Rabu, 08 April 2020

Hak yang Harus Ditunaikan

Sudah sekitar 10 tahun ini gue belajar ngaji ke guru ngaji yang ilmunya insya Allah di atas gue. Bukan ustadz sih, hanya kakak kelas ketika SMA, sekian tahun di atas gue, tapi insya Allah banyak ilmu yang sudah dan akan terus diberikan.

Lagipula, membagi ilmu itu bukan ketika sudah pintar kan? Kalau gitu caranya maka ga akan ada ilmu yang diturunkan. Ketika baru bisa alif, bukan berarti kita ga boleh ngajarin orang. Kalau baru bisa alif, kita boleh ngajarin orang bahwa itu alif, jangan jadi ba.

Sudah sekitar 10 tahun ini juga gue jadi males ikut tahlilan, khataman Al-Quran berjamaah, and so on. Bukan apa-apa, tapi ga sreg aja tiap ikut di majelis seperti itu.

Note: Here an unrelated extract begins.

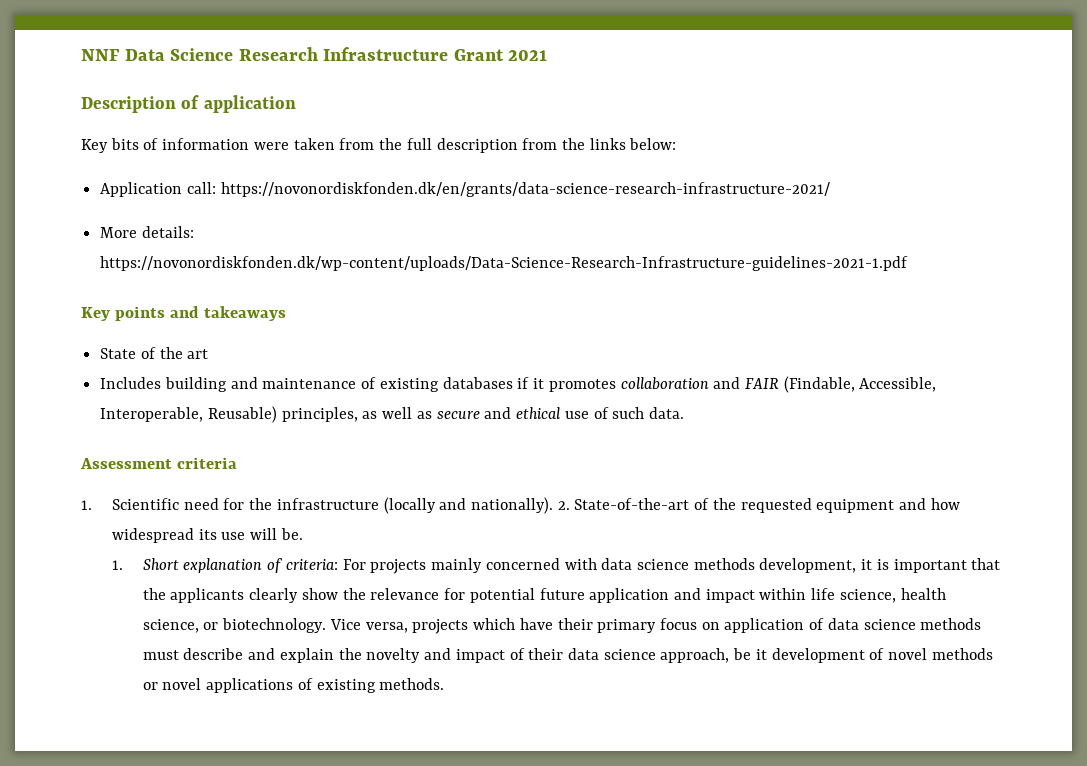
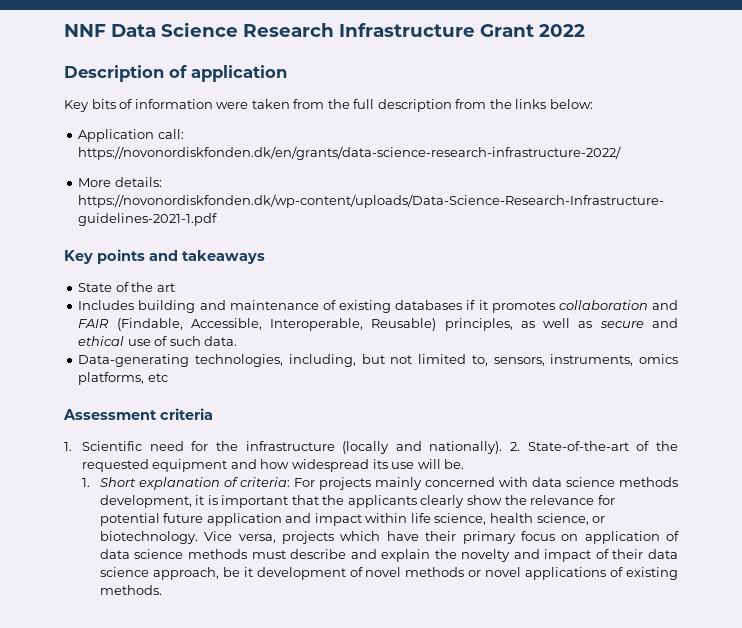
[508,50,548,61] 2021 -> [539,24,585,37] 2022
[220,182,830,197] https://novonordiskfonden.dk/en/grants/data-science-research-infrastructure-2021/ -> [78,146,622,160] https://novonordiskfonden.dk/en/grants/data-science-research-infrastructure-2022/
(684, 413) none -> [78,354,679,367] [78,372,168,385] // Data-generating technologies, including, but not limited to, sensors, instruments, omics platforms, etc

Yang gue rasakan, most of kegiatan itu terlihat seperti ngaji cepet-cepetan. Yang bisa kelar duluan berasa paling jago dan nutup Al-Quran/buku tahlil dengan muka jumawa. Meanwhile selama 10 tahun belajar ngaji ini gue belajar bahwa tiap-tiap huruf ada hak yang harus ditunaikan. Ada hak tempat keluar huruf-nya, hak idzhar-nya, hak mad-nya, hak ikhfa'-nya, hak tasyid-nya, hak idgham-nya, dan hak dari hukum-hukum bacaan lainnya.

Pernah nemu quote, intinya..
Kalau aktivitas lain makin kita paham maka makin cepat pelaksanaannya. Tapi ada 2 aktivitas yang ketika kita makin paham maka kita makin berhati-hati melakukannya yaitu shalat dan membaca Al-Quran.

Lagipula, kalau memang cinta dengan AL-Quran, bukankah kita selalu pingin berlama-lama dengan yang dicinta? Sehingga ya up to this time jadi gagal paham aja sama yang pengajian tapi ngajinya serasa pakai shinkansen.

Wallahu'alam bisshawab.

Ditulis karena gagal paham sama yang Yaasiin-an 3 balik dalam rangka nisfu Sya'ban dan selesai for about 20 minutes. Maji de!?